— WORK ORDER —
Transcribe every line of text in the material below word for word, and leave the pictures out of your answer.

— INPUT DATA —
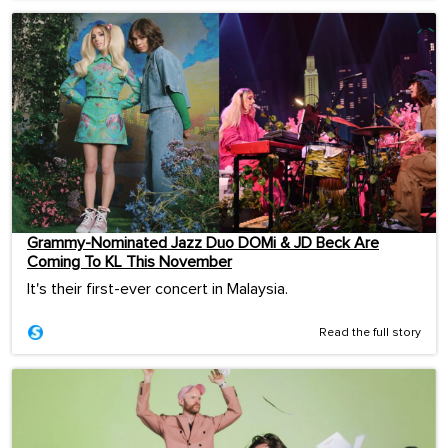
Grammy-Nominated Jazz Duo DOMi & JD Beck Are
Coming To KL This November
It's their first-ever concert in Malaysia.
Read the full story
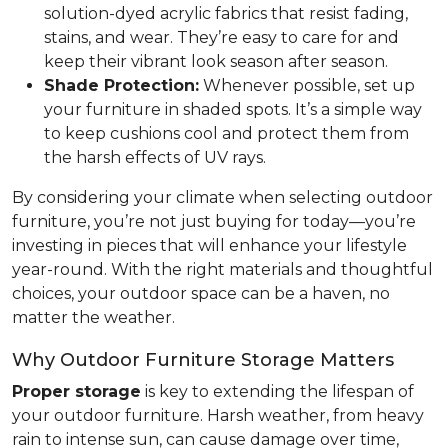
solution-dyed acrylic fabrics that resist fading,
stains, and wear. They’re easy to care for and
keep their vibrant look season after season.
Shade Protection:
Whenever possible, set up
your furniture in shaded spots. It’s a simple way
to keep cushions cool and protect them from
the harsh effects of UV rays.
By considering your climate when selecting outdoor
furniture, you’re not just buying for today—you’re
investing in pieces that will enhance your lifestyle
year-round. With the right materials and thoughtful
choices, your outdoor space can be a haven, no
matter the weather.
Why Outdoor Furniture Storage Matters
Proper storage
is key to extending the lifespan of
your outdoor furniture. Harsh weather, from heavy
rain to intense sun, can cause damage over time,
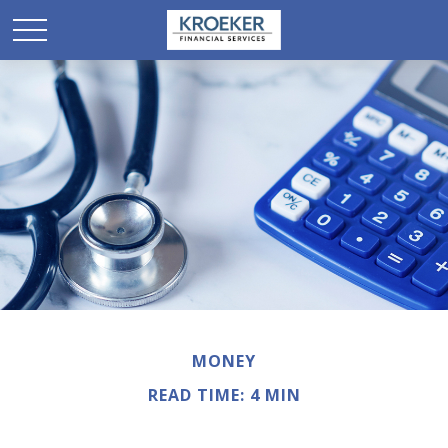
MONEY
READ TIME: 4 MIN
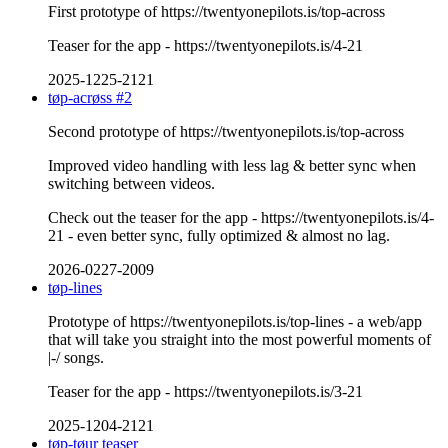
First prototype of https://twentyonepilots.is/top-across
Teaser for the app - https://twentyonepilots.is/4-21
2025-1225-2121
tøp-acrøss #2
Second prototype of https://twentyonepilots.is/top-across
Improved video handling with less lag & better sync when
switching between videos.
Check out the teaser for the app - https://twentyonepilots.is/4-
21 - even better sync, fully optimized & almost no lag.
2026-0227-2009
tøp-lines
Prototype of https://twentyonepilots.is/top-lines - a web/app
that will take you straight into the most powerful moments of
|-/ songs.
Teaser for the app - https://twentyonepilots.is/3-21
2025-1204-2121
tøp-tøur teaser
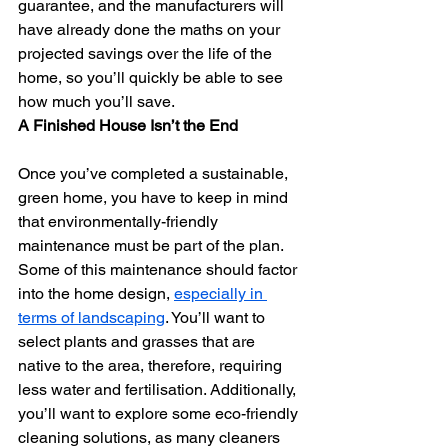
guarantee, and the manufacturers will 
have already done the maths on your 
projected savings over the life of the 
home, so you’ll quickly be able to see 
how much you’ll save.
A Finished House Isn’t the End
Once you’ve completed a sustainable, 
green home, you have to keep in mind 
that environmentally-friendly 
maintenance must be part of the plan. 
Some of this maintenance should factor 
into the home design, 
especially in 
terms of landscaping
. You’ll want to 
select plants and grasses that are 
native to the area, therefore, requiring 
less water and fertilisation. Additionally, 
you’ll want to explore some eco-friendly 
cleaning solutions, as many cleaners 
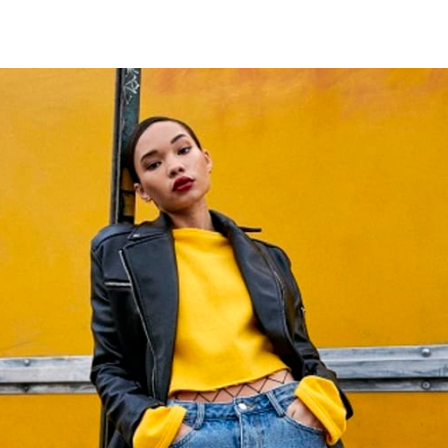
tter
n Facebook
re on LinkedIn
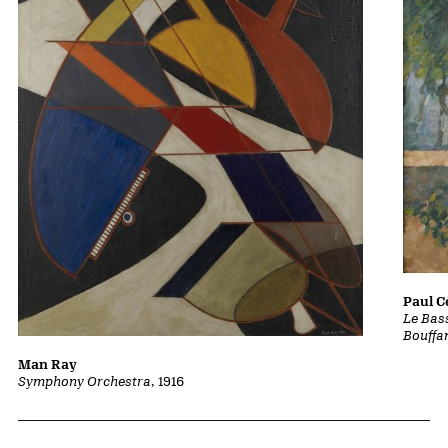
Paul 
Le Bass
Bouffa
Man Ray
Symphony Orchestra
, 1916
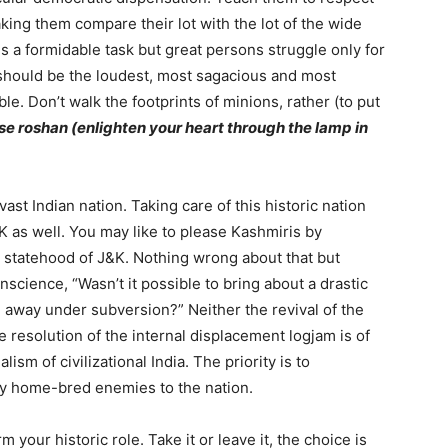
king them compare their lot with the lot of the wide
s a formidable task but great persons struggle only for
 should be the loudest, most sagacious and most
ble. Don’t walk the footprints of minions, rather (to put
 se roshan (enlighten your heart through the lamp in
vast Indian nation. Taking care of this historic nation
K as well. You may like to please Kashmiris by
e statehood of J&K. Nothing wrong about that but
nscience, “Wasn’t it possible to bring about a drastic
g away under subversion?” Neither the revival of the
 resolution of the internal displacement logjam is of
alism of civilizational India. The priority is to
 home-bred enemies to the nation.
 your historic role. Take it or leave it, the choice is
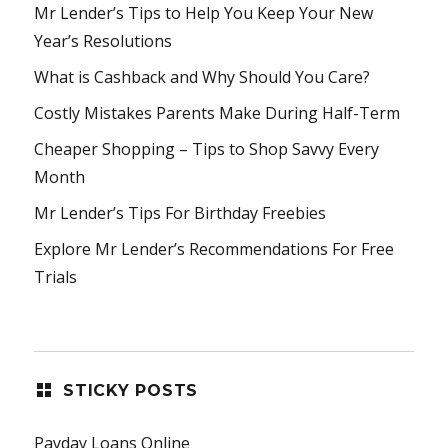
Mr Lender’s Tips to Help You Keep Your New
Year’s Resolutions
What is Cashback and Why Should You Care?
Costly Mistakes Parents Make During Half-Term
Cheaper Shopping – Tips to Shop Savvy Every
Month
Mr Lender’s Tips For Birthday Freebies
Explore Mr Lender’s Recommendations For Free
Trials
STICKY POSTS
Payday Loans Online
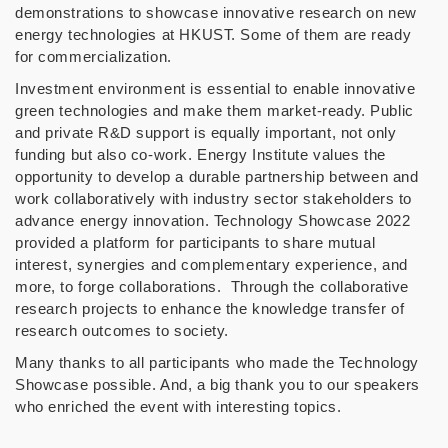
demonstrations to showcase innovative research on new
energy technologies at HKUST. Some of them are ready
for commercialization.
Investment environment is essential to enable innovative
green technologies and make them market-ready. Public
and private R&D support is equally important, not only
funding but also co-work. Energy Institute values the
opportunity to develop a durable partnership between and
work collaboratively with industry sector stakeholders to
advance energy innovation. Technology Showcase 2022
provided a platform for participants to share mutual
interest, synergies and complementary experience, and
more, to forge collaborations. Through the collaborative
research projects to enhance the knowledge transfer of
research outcomes to society.
Many thanks to all participants who made the Technology
Showcase possible. And, a big thank you to our speakers
who enriched the event with interesting topics.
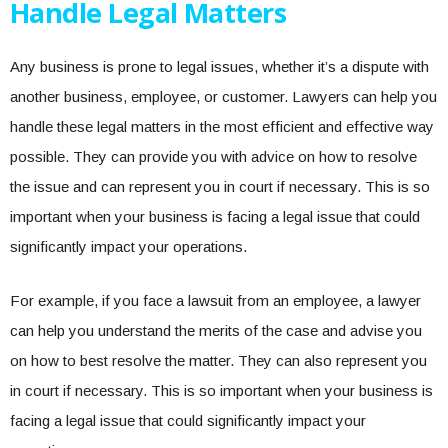
Handle Legal Matters
Any business is prone to legal issues, whether it’s a dispute with
another business, employee, or customer. Lawyers can help you
handle these legal matters in the most efficient and effective way
possible. They can provide you with advice on how to resolve
the issue and can represent you in court if necessary. This is so
important when your business is facing a legal issue that could
significantly impact your operations.
For example, if you face a lawsuit from an employee, a lawyer
can help you understand the merits of the case and advise you
on how to best resolve the matter. They can also represent you
in court if necessary. This is so important when your business is
facing a legal issue that could significantly impact your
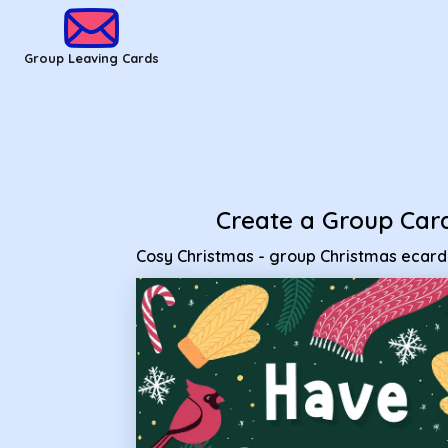
Group Leaving Cards - Cosy Christmas - group Christmas e
Group Leaving Cards
Create a Group Car
Cosy Christmas - group Christmas ecard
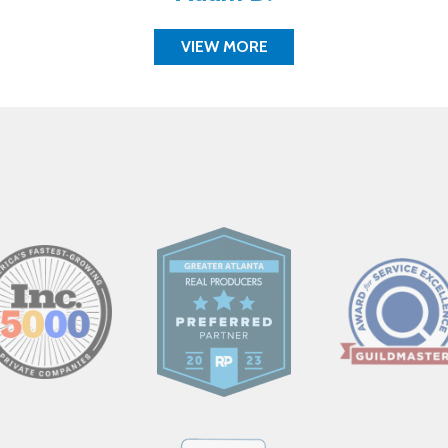
VIEW MORE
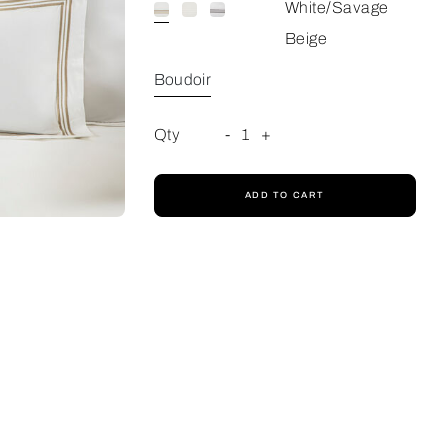
White/Savage
Beige
Boudoir
Qty
-
1
+
ADD TO CART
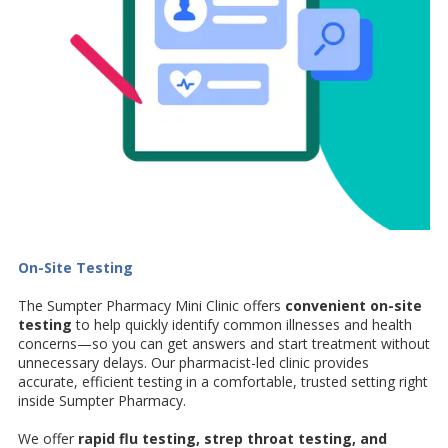
On-Site Testing
The Sumpter Pharmacy Mini Clinic offers
convenient on-site
testing
to help quickly identify common illnesses and health
concerns—so you can get answers and start treatment without
unnecessary delays. Our pharmacist-led clinic provides
accurate, efficient testing in a comfortable, trusted setting right
inside Sumpter Pharmacy.
We offer
rapid flu testing, strep throat testing, and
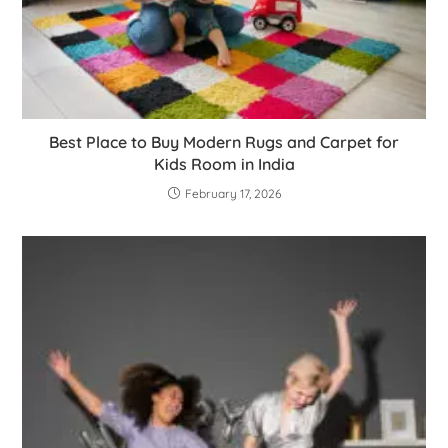
Best Place to Buy Modern Rugs and Carpet for
Kids Room in India
February 17, 2026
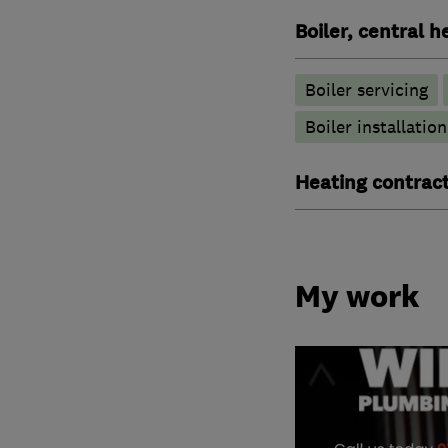
Boiler, central 
Boiler servicing
Boiler installation
Heating contrac
My work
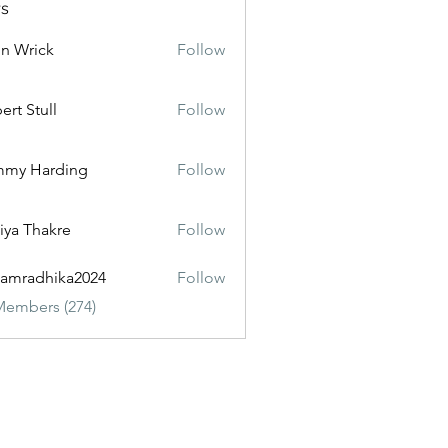
s
n Wrick
Follow
ert Stull
Follow
mmy Harding
Follow
iya Thakre
Follow
amradhika2024
Follow
dhika2024
Members (274)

— EXERCISE ANSWER —
Grammy-Nominated Jazz Duo DOMi & JD Beck Are
Coming To KL This November
It's their first-ever concert in Malaysia.
Read the full story
solution-dyed acrylic fabrics that resist fading,
stains, and wear. They’re easy to care for and
keep their vibrant look season after season.
Shade Protection:
Whenever possible, set up
your furniture in shaded spots. It’s a simple way
to keep cushions cool and protect them from
the harsh effects of UV rays.
By considering your climate when selecting outdoor
furniture, you’re not just buying for today—you’re
investing in pieces that will enhance your lifestyle
year-round. With the right materials and thoughtful
choices, your outdoor space can be a haven, no
matter the weather.
Why Outdoor Furniture Storage Matters
Proper storage
is key to extending the lifespan of
your outdoor furniture. Harsh weather, from heavy
rain to intense sun, can cause damage over time,
MONEY
READ TIME: 4 MIN
First prototype of https://twentyonepilots.is/top-across
Teaser for the app - https://twentyonepilots.is/4-21
2025-1225-2121
tøp-acrøss #2
Second prototype of https://twentyonepilots.is/top-across
Improved video handling with less lag & better sync when
switching between videos.
Check out the teaser for the app - https://twentyonepilots.is/4-
21 - even better sync, fully optimized & almost no lag.
2026-0227-2009
tøp-lines
Prototype of https://twentyonepilots.is/top-lines - a web/app
that will take you straight into the most powerful moments of
|-/ songs.
Teaser for the app - https://twentyonepilots.is/3-21
2025-1204-2121
tøp-tøur teaser
guarantee, and the manufacturers will 
have already done the maths on your 
projected savings over the life of the 
home, so you’ll quickly be able to see 
how much you’ll save.
A Finished House Isn’t the End
Once you’ve completed a sustainable, 
green home, you have to keep in mind 
that environmentally-friendly 
maintenance must be part of the plan. 
Some of this maintenance should factor 
into the home design, 
especially in 
terms of landscaping
. You’ll want to 
select plants and grasses that are 
native to the area, therefore, requiring 
less water and fertilisation. Additionally, 
you’ll want to explore some eco-friendly 
cleaning solutions, as many cleaners 
tter
n Facebook
re on LinkedIn
Paul 
Le Bass
Bouffa
Man Ray
Symphony Orchestra
, 1916
king them compare their lot with the lot of the wide
s a formidable task but great persons struggle only for
 should be the loudest, most sagacious and most
ble. Don’t walk the footprints of minions, rather (to put
 se roshan (enlighten your heart through the lamp in
vast Indian nation. Taking care of this historic nation
K as well. You may like to please Kashmiris by
e statehood of J&K. Nothing wrong about that but
nscience, “Wasn’t it possible to bring about a drastic
g away under subversion?” Neither the revival of the
 resolution of the internal displacement logjam is of
alism of civilizational India. The priority is to
 home-bred enemies to the nation.
 your historic role. Take it or leave it, the choice is
Mr Lender’s Tips to Help You Keep Your New
Year’s Resolutions
What is Cashback and Why Should You Care?
Costly Mistakes Parents Make During Half-Term
Cheaper Shopping – Tips to Shop Savvy Every
Month
Mr Lender’s Tips For Birthday Freebies
Explore Mr Lender’s Recommendations For Free
Trials
STICKY POSTS
Payday Loans Online
demonstrations to showcase innovative research on new
energy technologies at HKUST. Some of them are ready
for commercialization.
Investment environment is essential to enable innovative
green technologies and make them market-ready. Public
and private R&D support is equally important, not only
funding but also co-work. Energy Institute values the
opportunity to develop a durable partnership between and
work collaboratively with industry sector stakeholders to
advance energy innovation. Technology Showcase 2022
provided a platform for participants to share mutual
interest, synergies and complementary experience, and
more, to forge collaborations. Through the collaborative
research projects to enhance the knowledge transfer of
research outcomes to society.
Many thanks to all participants who made the Technology
Showcase possible. And, a big thank you to our speakers
who enriched the event with interesting topics.
Handle Legal Matters
Any business is prone to legal issues, whether it’s a dispute with
another business, employee, or customer. Lawyers can help you
handle these legal matters in the most efficient and effective way
possible. They can provide you with advice on how to resolve
the issue and can represent you in court if necessary. This is so
important when your business is facing a legal issue that could
significantly impact your operations.
For example, if you face a lawsuit from an employee, a lawyer
can help you understand the merits of the case and advise you
on how to best resolve the matter. They can also represent you
in court if necessary. This is so important when your business is
facing a legal issue that could significantly impact your
Group Leaving Cards - Cosy Christmas - group Christmas e
Group Leaving Cards
Create a Group Car
Cosy Christmas - group Christmas ecard
VIEW MORE
White/Savage
Beige
Boudoir
Qty
-
1
+
ADD TO CART
On-Site Testing
The Sumpter Pharmacy Mini Clinic offers
convenient on-site
testing
to help quickly identify common illnesses and health
concerns—so you can get answers and start treatment without
unnecessary delays. Our pharmacist-led clinic provides
accurate, efficient testing in a comfortable, trusted setting right
inside Sumpter Pharmacy.
We offer
rapid flu testing, strep throat testing, and
Best Place to Buy Modern Rugs and Carpet for
Kids Room in India
February 17, 2026
Boiler, central 
Boiler servicing
Boiler installation
Heating contrac
My work
s
n Wrick
Follow
ert Stull
Follow
mmy Harding
Follow
iya Thakre
Follow
amradhika2024
Follow
dhika2024
Members (274)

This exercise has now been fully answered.